------ Records shown

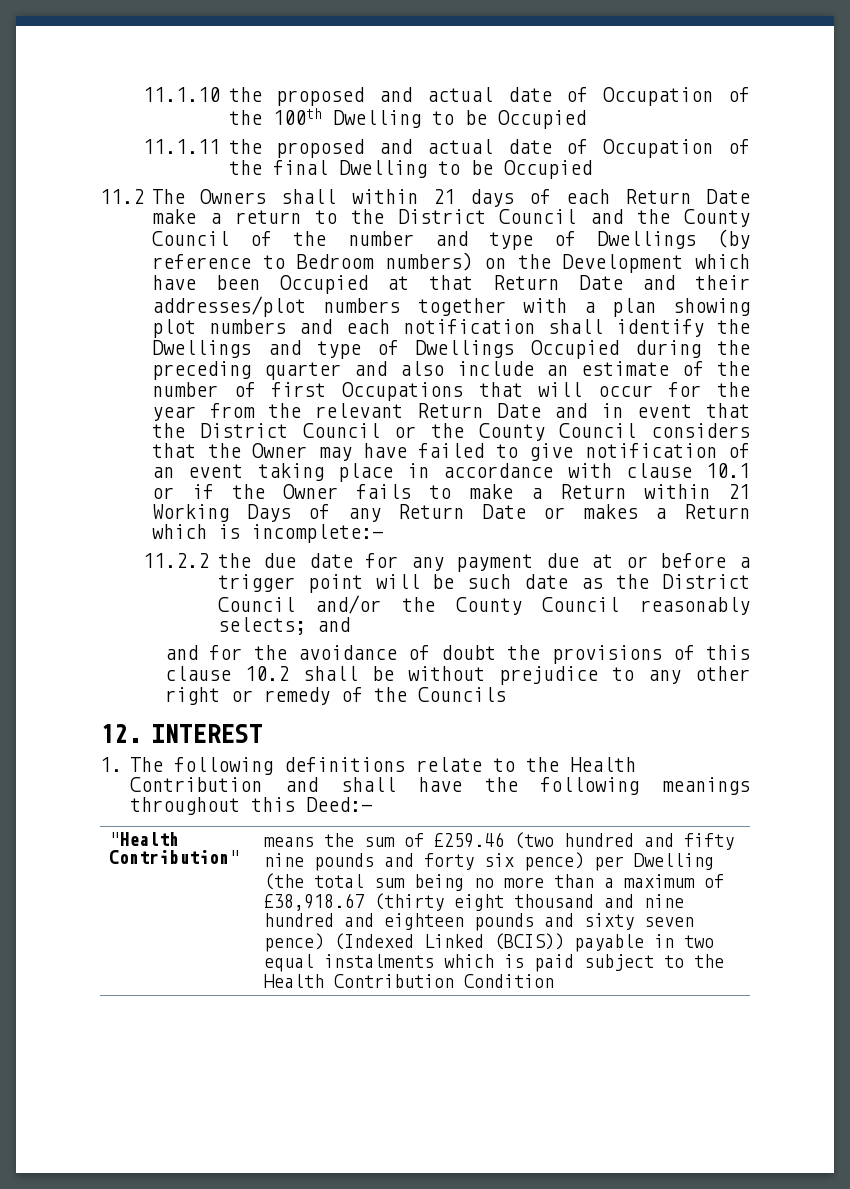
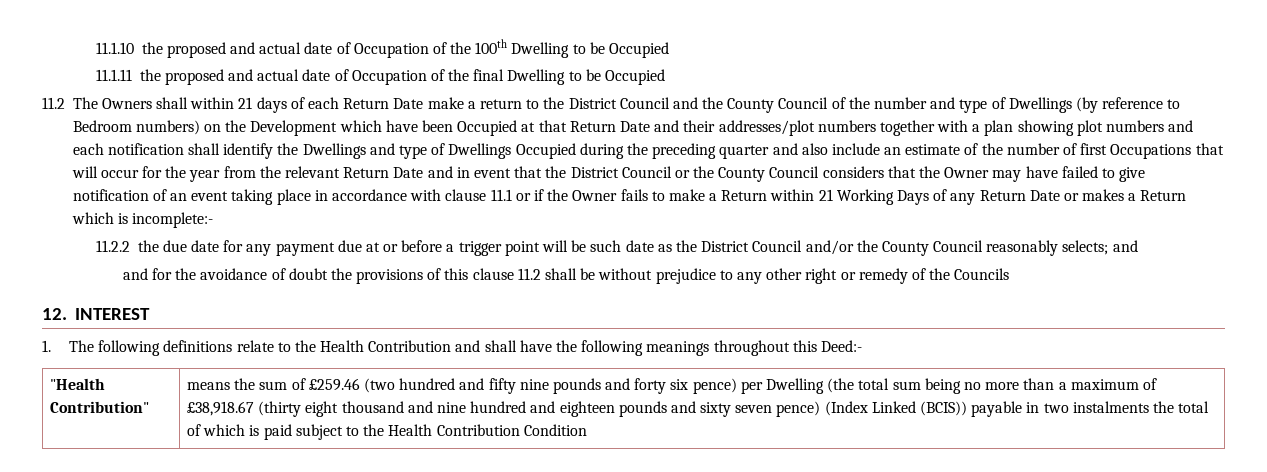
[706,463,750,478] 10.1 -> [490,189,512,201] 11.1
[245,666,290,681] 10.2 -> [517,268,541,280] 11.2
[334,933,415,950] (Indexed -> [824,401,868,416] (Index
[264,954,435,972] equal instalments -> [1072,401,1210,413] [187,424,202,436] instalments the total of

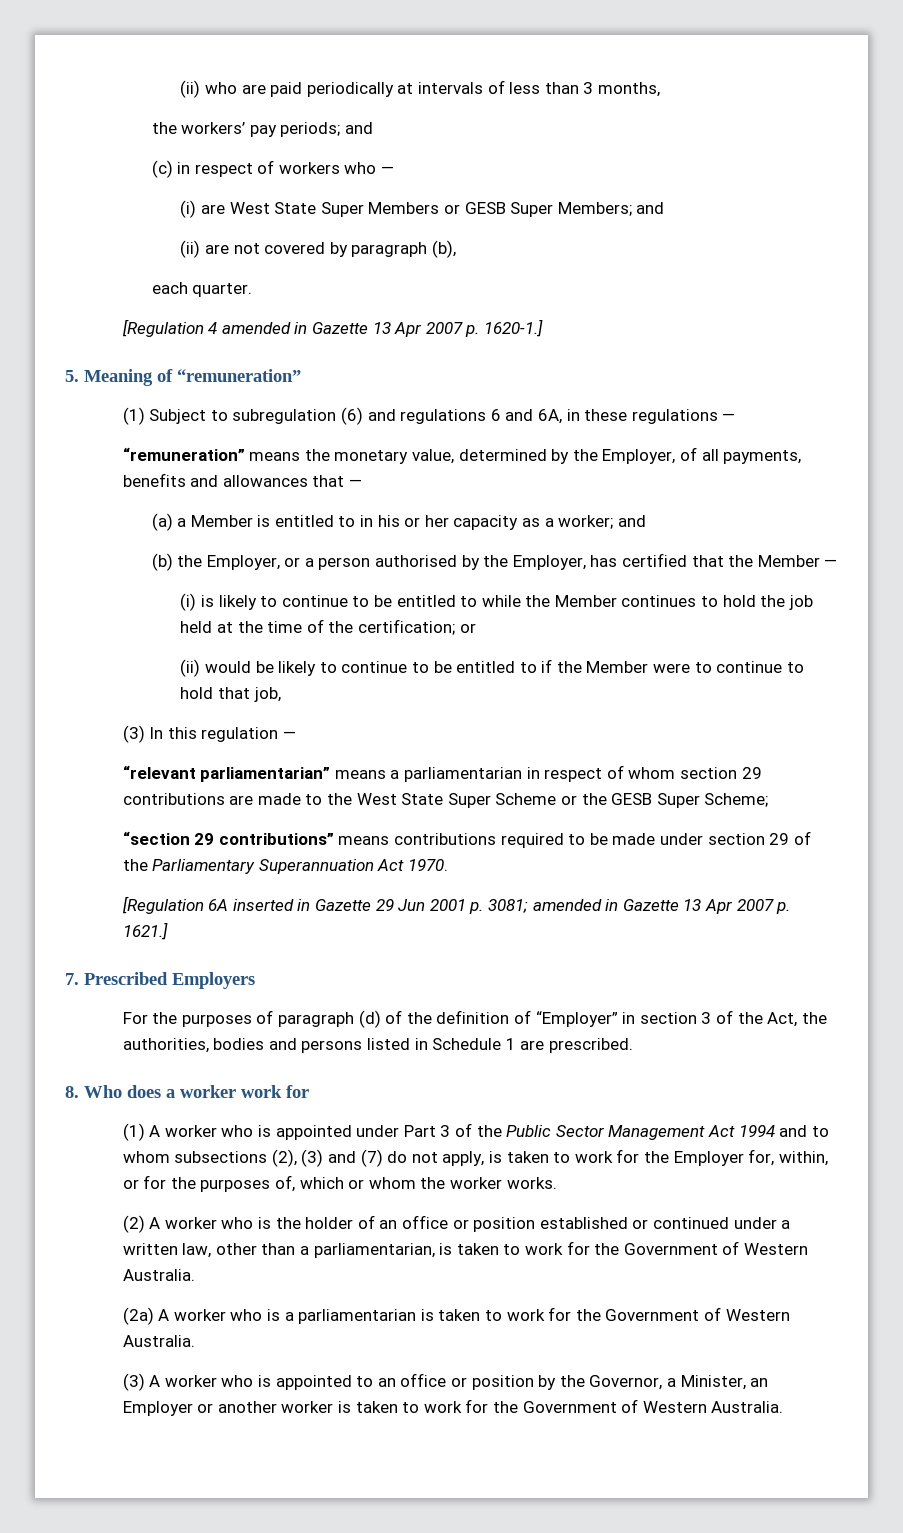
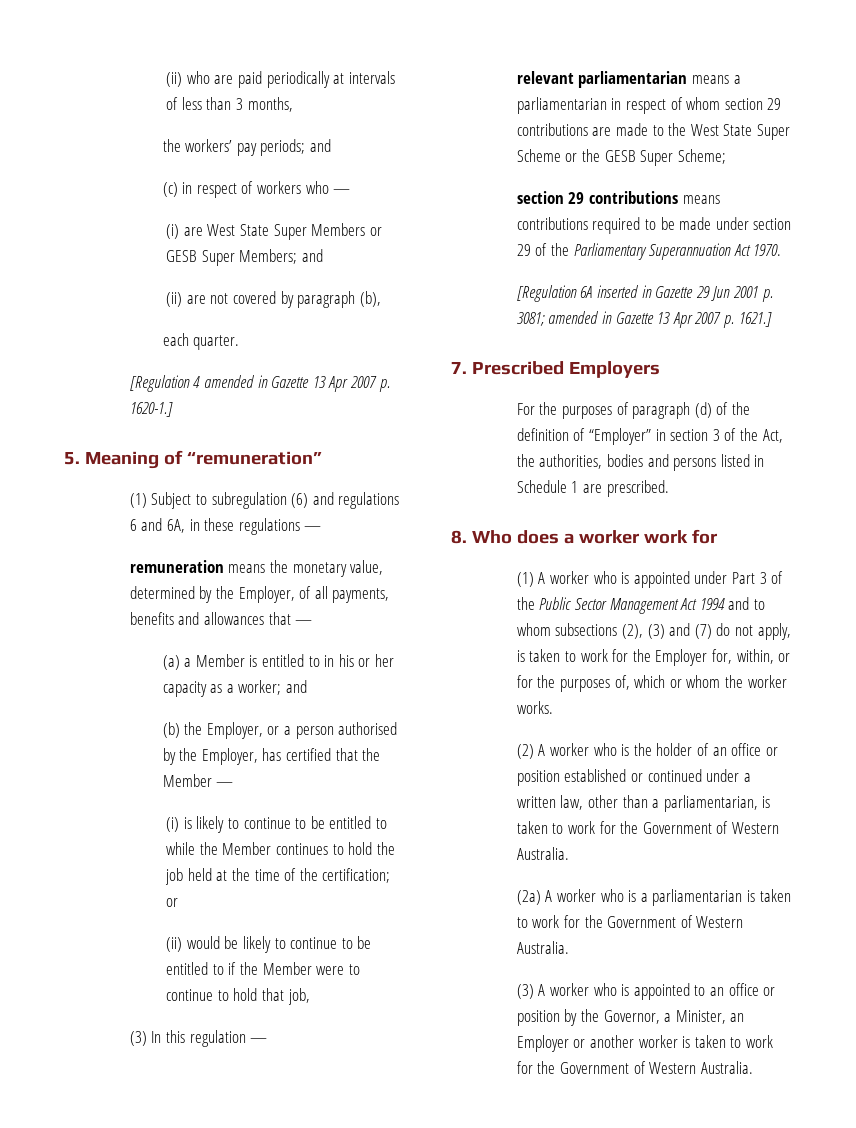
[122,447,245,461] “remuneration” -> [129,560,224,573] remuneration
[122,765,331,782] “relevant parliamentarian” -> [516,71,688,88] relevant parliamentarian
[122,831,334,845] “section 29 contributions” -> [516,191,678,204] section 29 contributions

------------

Work to complete: Write the records above out again exactly, but not the pictures.

Response to this exercise:
[706,463,750,478] 10.1 -> [490,189,512,201] 11.1
[245,666,290,681] 10.2 -> [517,268,541,280] 11.2
[334,933,415,950] (Indexed -> [824,401,868,416] (Index
[264,954,435,972] equal instalments -> [1072,401,1210,413] [187,424,202,436] instalments the total of

[122,447,245,461] “remuneration” -> [129,560,224,573] remuneration
[122,765,331,782] “relevant parliamentarian” -> [516,71,688,88] relevant parliamentarian
[122,831,334,845] “section 29 contributions” -> [516,191,678,204] section 29 contributions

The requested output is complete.